Jakarta (ANTARA) - Mantan Ketua Mahkamah Konstitusi Mahfud MD menilai penerbitan Peraturan Pemerintah Pengganti Undang-undang (Perppu) menjadi jalan keluar terakhir guna mengatasi persoalan undang-undang yang saat ini menjadi perdebatan seperti UU Komisi Pemberantasan Korupsi (KPK).
"Opsi kalau memang terpaksa presiden membuat Perppu.
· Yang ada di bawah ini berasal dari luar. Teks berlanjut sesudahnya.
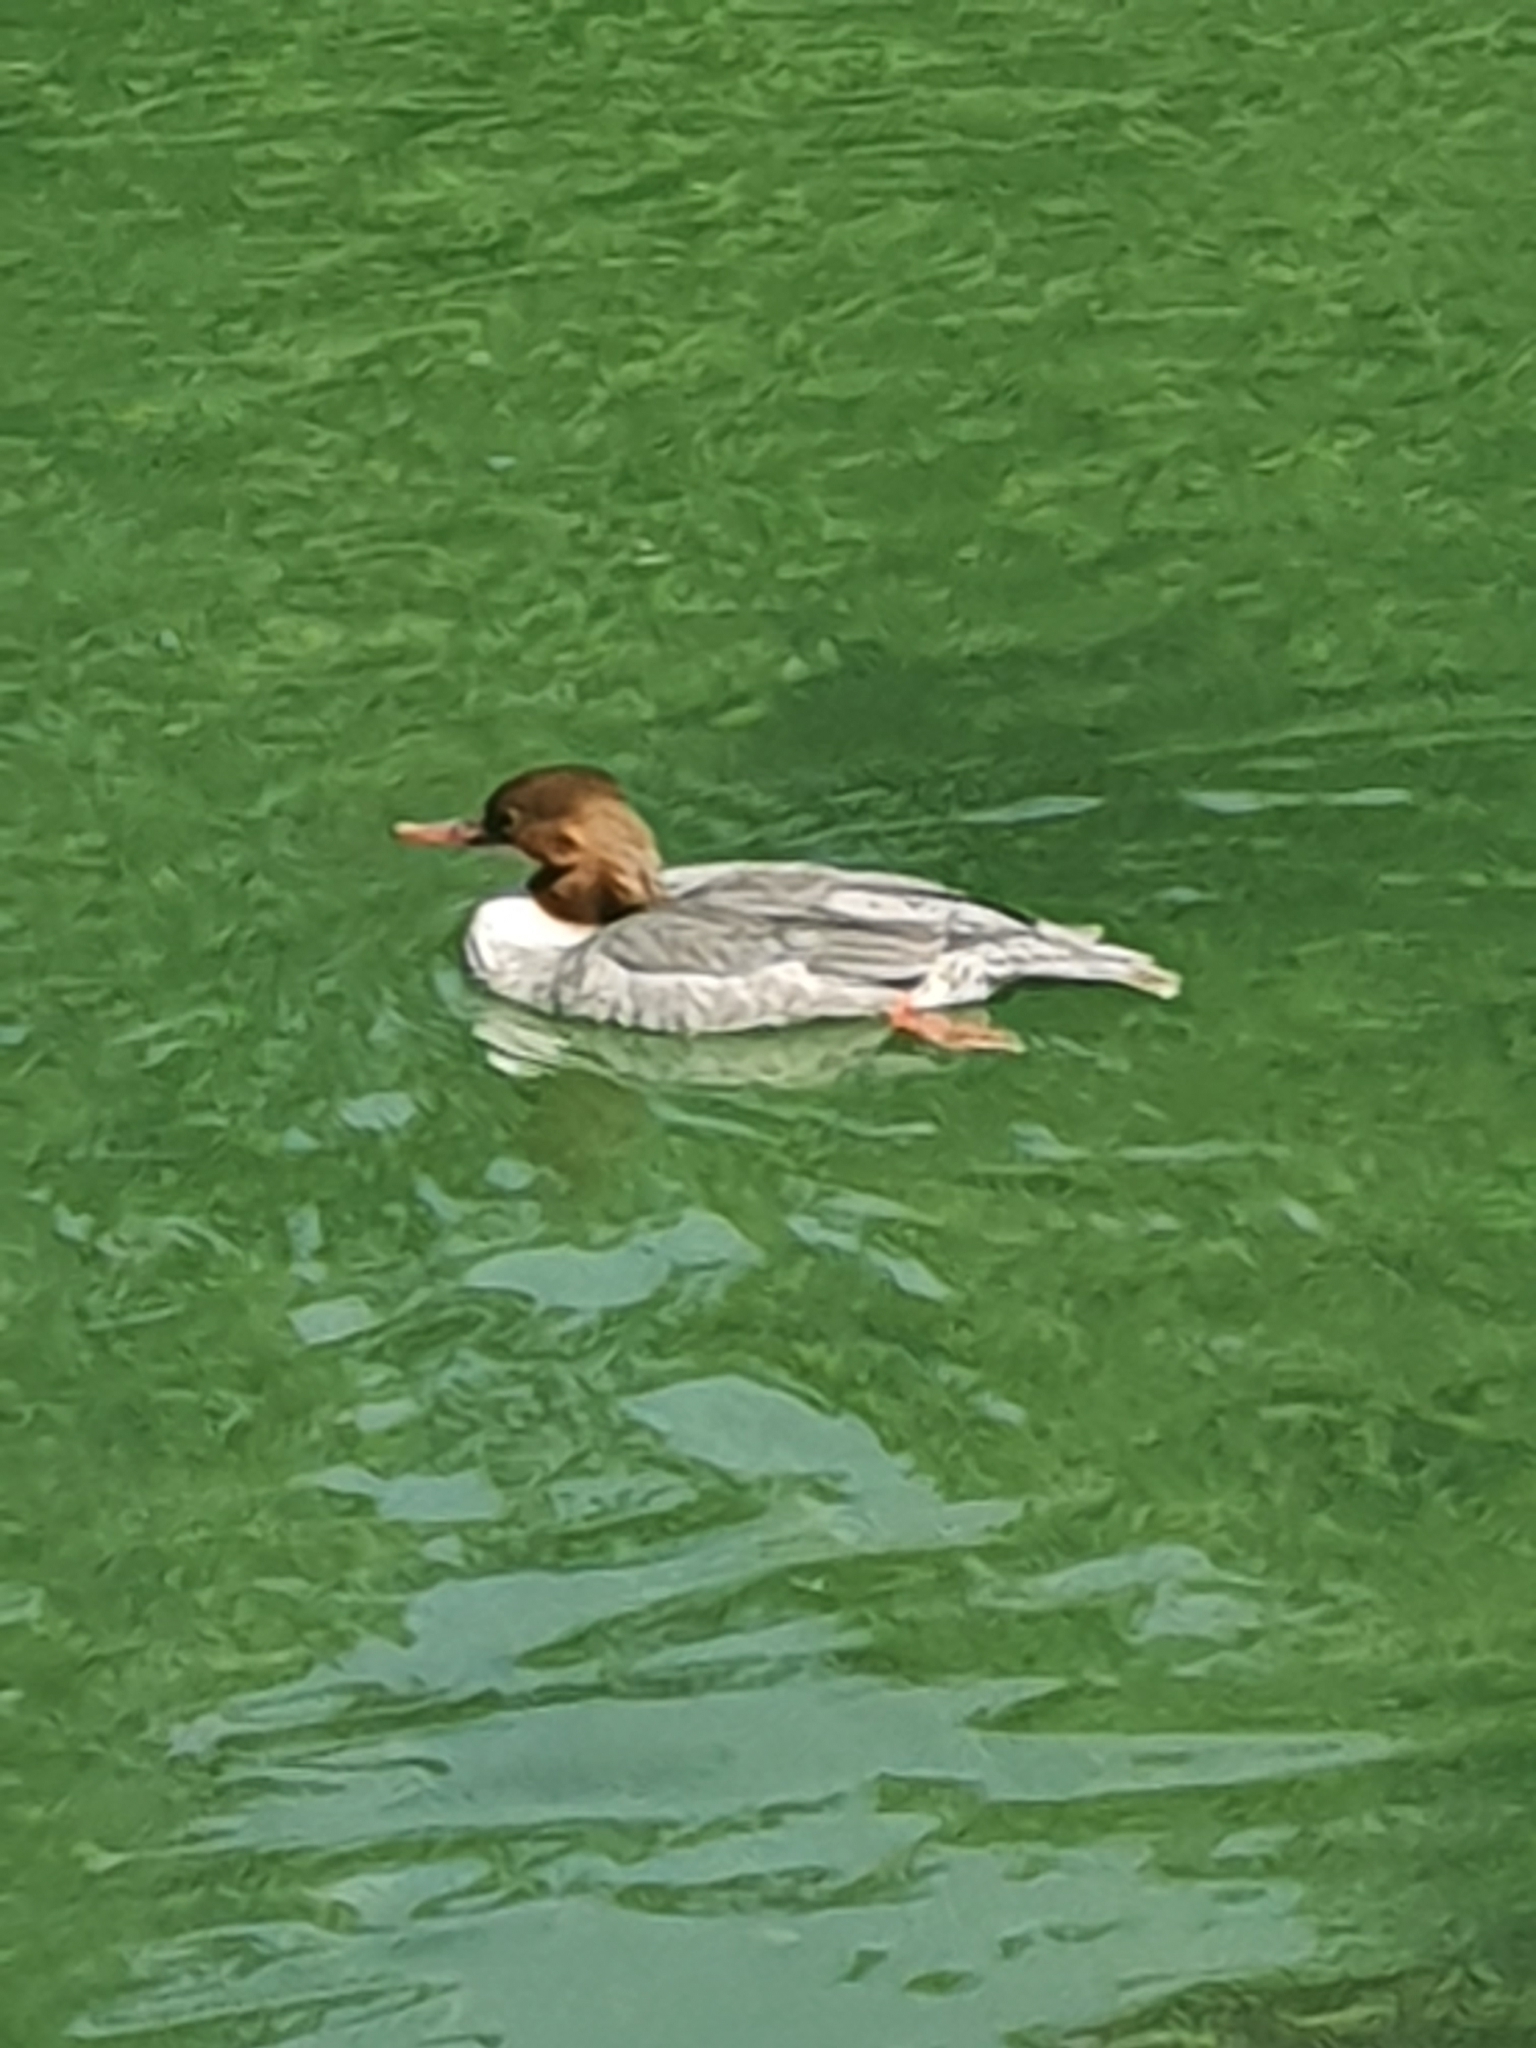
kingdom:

Tentunya berdasarkan kegentingan situasi," kata Mahfud MD di Jakarta, Kamis.
Baca juga: Masyarakat Sipil Anti-Oligarki Banyumas ajukan petisi terkait UU KPK dan RKUHP
Proses pembuatan Perppu tersebut, kata dia, memang diatur dalam Undang-undang Dasar Pasal 22 ayat 1 yang menjabarkan, dalam ihwal kegentingan yang memaksa, presiden berhak mengeluarkan Perppu.
"Kalau memang terpaksa pilihannya perppu ya bisa saja, kalau menurut pandangan presiden dalam situasi seperti sekarang ini genting, ya keluarkan perppu," katanya.
Perppu, menurut Mahfud, bukan merupakan hal yang baru di Indonesia, di zaman kepemimpinan Presiden SBY pun, pemeriksaan pernah mengeluarkannya Perppu bahkan dua hari pascapengesahan undang-undang.
"Tetapi Perppu berisiko, itu bisa pada masa sidang berikutnya ditolak, Perppu itu dibahas oleh DPR, DPR bisa menentukan itu ditolak atau diterima," ucapnya.
Baca juga: KPK berharap berikan masukan terkait dengan revisi UU
Mahfud lebih menyarankan pihak-pihak yang belum puas dengan UU KPK untuk menempuh jalur legislative review sebagai jalan tengah penyelesaiannya.
"Kalau saya sih menyarankan legislative review saja, dan diagendakan dalam prolegnas, untuk dibahas kembali," katanya
Lewat proses tersebut semua pihak bisa kembali memberikan masukan penyempurnaan terkait pasal-pasal yang masih kontroversial.
Legislative review itu, menurut dia, merupakan cara yang paling lembut atau lunak untuk ditempuh, artinya cara yang paling kecil potensi keributannya.
"Jalan tengah ini bisa diprioritaskan pada awal pemerintahan dan DPR yang baru. Tetapi kalau tidak yakin misalnya, waduh sikap DPR seperti itu, maka bisa menempuh cara konstitusional lain, judicial review," ujar Mahfud.